WHEN TILDA woke up at nine the next morning, she packed up the paintings, put Andrew’s “Bitch” cap on for good luck, and dropped Steve off with Eve and Gwennie, telling them where she was going.

“You shouldn’t do this,” Eve said. “This is wrong.”

“Maybe not,” Tilda said. “Maybe this is right. Maybe I was just supposed to get them back so I could sign them.”

“No,” Eve said, but Tilda hugged her good-bye, drove to Clea’s in Jeff’s car, and parked outside.

I don’t want to give these up, she thought as she looked at the case she’d packed the paintings in. I don’t want to stop painting like that.

And I don’t want to do any more murals.

She sat there for a moment, and then dug in her purse for her cell phone and her day planner and turned to her work list: six more murals scheduled with the contact numbers written beside them.

She dialed the first one and said, “Mrs. Magnusson? This is Matilda Veronica. I’m going to have to cancel your mural. Something has come up and…” She went on, soothing her wounded clients, offering them paintings or furniture, feeling the tightness between her shoulder blades ease. It took her over an hour, and when she was done, she looked at the case and thought, If I have to give these up, I should get more for them.

And even though she was late, she shifted deeper in her seat and began to plan.

“WHERE’S TILDA?” Davy said, when he came through the office door.

“Where have you been?” Gwen said, annoyed with him. “All hell’s been breaking loose here and-”

“The police,” Davy said. “They’re still talking to Dad. Where’s Tilda?”

“At Clea’s,” Gwen said miserably. “She’s taking her the Scarlets.”

Why?” Davy said, exasperated.

“Somebody told Clea she was Scarlet,” Gwen said. “It’s blackmail, but there’s not much-”

“Fuck,” Davy said. “I leave for one day and you people fall apart.” He went out again before Gwen could think of something cutting to say.

“Well, the hell with you,” she finally said to the empty doorway and went upstairs to get her puzzle book.

Ford met her in the hall. “What now? I heard you yelling.”

“Davy,” she said.

“He’s back?” Ford said. “Good, I need him. Where is he?”

“He left again,” Gwen said. “He’s going to Clea’s to save Tilda.” She felt waspish about that.

“Clea’s.” Ford went back inside his apartment and Gwen followed him.

“What are you doing?” she said, and saw him pick up a shoulder holster. “No, I can’t let you do this.” She stepped in front of the door.

“Do what?” Ford said. “I’m running late here-”

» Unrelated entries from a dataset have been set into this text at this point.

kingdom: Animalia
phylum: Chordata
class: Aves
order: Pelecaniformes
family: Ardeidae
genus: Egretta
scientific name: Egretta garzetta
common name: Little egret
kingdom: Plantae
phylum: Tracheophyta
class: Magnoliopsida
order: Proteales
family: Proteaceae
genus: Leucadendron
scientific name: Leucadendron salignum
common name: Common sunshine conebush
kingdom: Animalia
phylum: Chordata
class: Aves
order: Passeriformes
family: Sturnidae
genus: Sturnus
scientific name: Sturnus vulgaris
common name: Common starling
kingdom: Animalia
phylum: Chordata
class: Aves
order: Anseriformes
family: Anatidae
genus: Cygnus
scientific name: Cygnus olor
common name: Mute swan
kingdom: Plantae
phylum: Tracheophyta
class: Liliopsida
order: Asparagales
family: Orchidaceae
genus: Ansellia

“Look, I know that the people you’ve… well, I know if you showed up at their door, they were probably asking for it-”

Grosse Pointe Blank” Ford said.

Gwen deflated.

“All hit men know that movie,” Ford said. “It’s our Casablanca.”

“It’s not funny,” Gwen said. “That’s what Tony always used to say, ‘If they’re going to buy art they don’t like just to show off, they’re asking for it.’ But it’s wrong, and I…” She shook her head at him. “Can’t you just move to Aruba and open an orphanage?”

“Why the hell would I want to open an orphanage?” Ford said, clearly mystified.

“To atone,” Gwen said. “If you stop now, maybe-”

“Gwen.”

“Because Tilda really loves Davy and we don’t want him…” Gwen stumbled over the word again. “Like Thomas.”

“Catering is no life for a man,” Ford agreed.

Damn it, Ford.” She slammed the door behind her. “I have had enough of you goddamn men not taking me seriously. First Tony patted me on the head for thirty years, and then Mason wants to marry me for my gallery, and now you’re making jokes before you kill my future son-in-law, and I’m sick of it. I am somebody to pay attention to, damn it, and I am not putting up with any more goddamn patronizing and mediocre sex and…” She stopped as she saw his face change. “If you make fun of me,” she warned him, “you’re a dead man.”